_EXERCISE DESCRIPTION_
Examine the listing below and state how many of its lines contain the word "your". Write only the number.

_DATA IN THIS EXERCISE_
*** Block opens ***
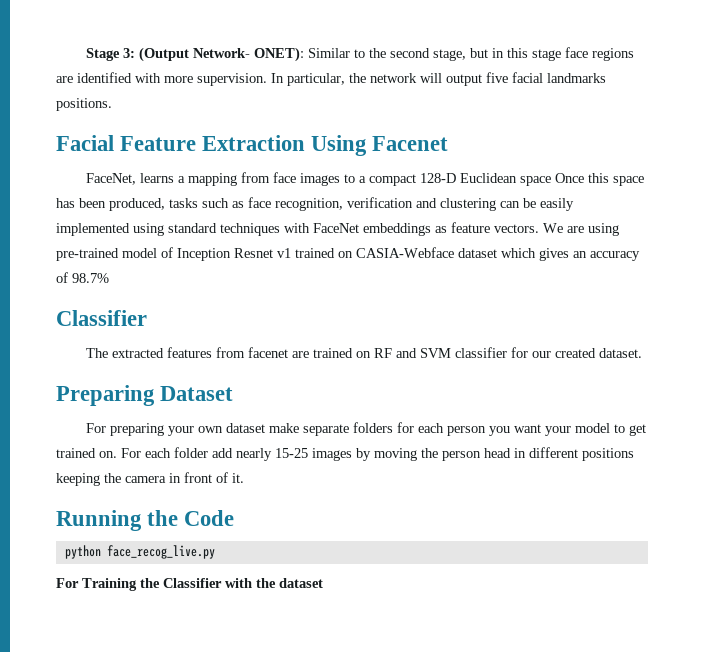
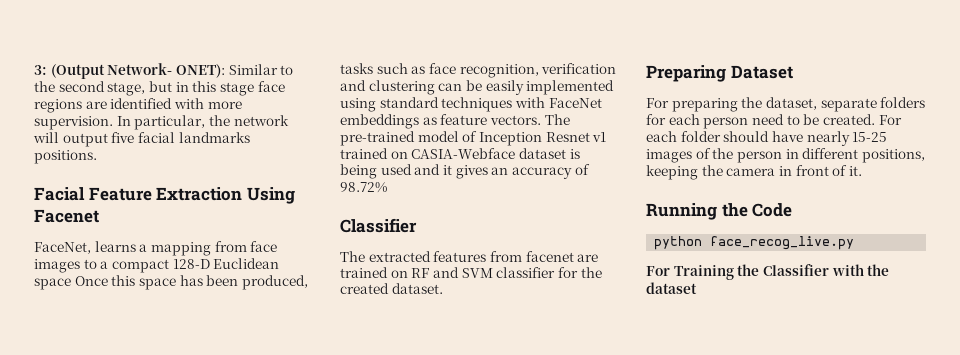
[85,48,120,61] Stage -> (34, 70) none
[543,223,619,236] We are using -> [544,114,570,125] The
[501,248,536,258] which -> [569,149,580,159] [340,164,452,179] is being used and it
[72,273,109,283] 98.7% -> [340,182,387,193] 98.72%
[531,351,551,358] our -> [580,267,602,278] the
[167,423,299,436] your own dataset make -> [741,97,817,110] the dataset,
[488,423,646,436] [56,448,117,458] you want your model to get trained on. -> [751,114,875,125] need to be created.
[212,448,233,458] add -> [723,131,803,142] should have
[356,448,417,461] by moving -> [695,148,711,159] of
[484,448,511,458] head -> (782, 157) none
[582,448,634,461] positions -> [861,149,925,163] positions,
*** Block closes ***
*** Block opens ***
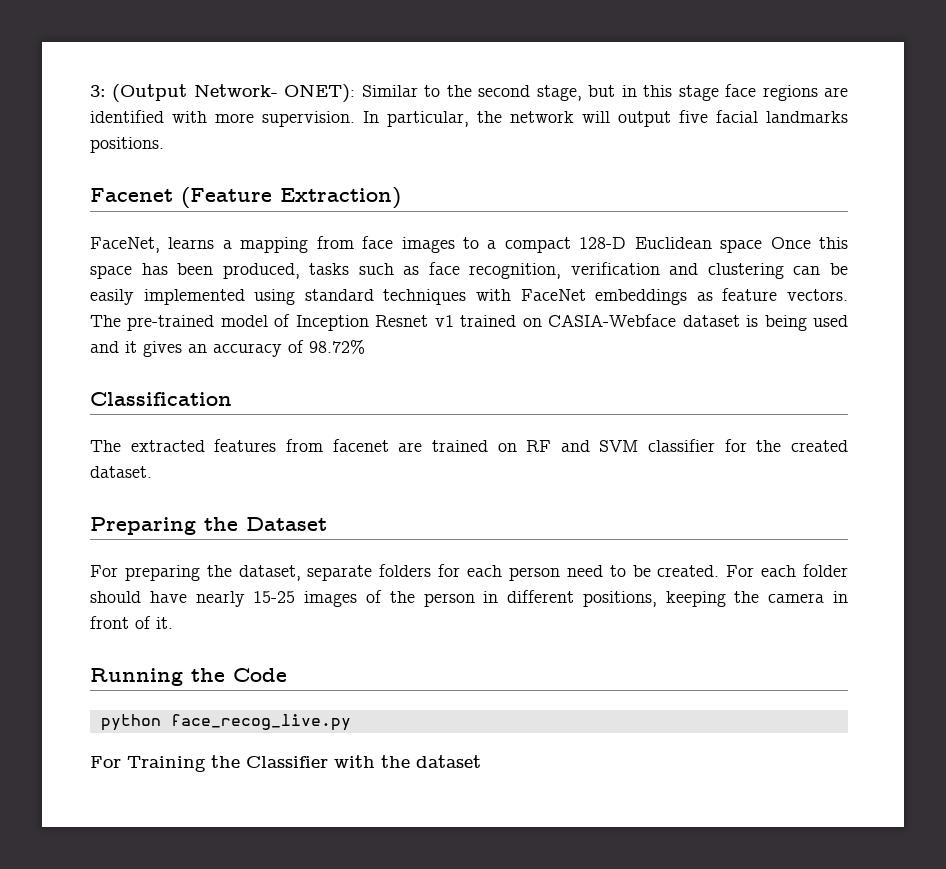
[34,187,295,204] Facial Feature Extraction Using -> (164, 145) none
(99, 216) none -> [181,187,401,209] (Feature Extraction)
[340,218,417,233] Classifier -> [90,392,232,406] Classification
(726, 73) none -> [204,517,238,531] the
*** Block closes ***
_SOLUTION FOR THIS TASK_
2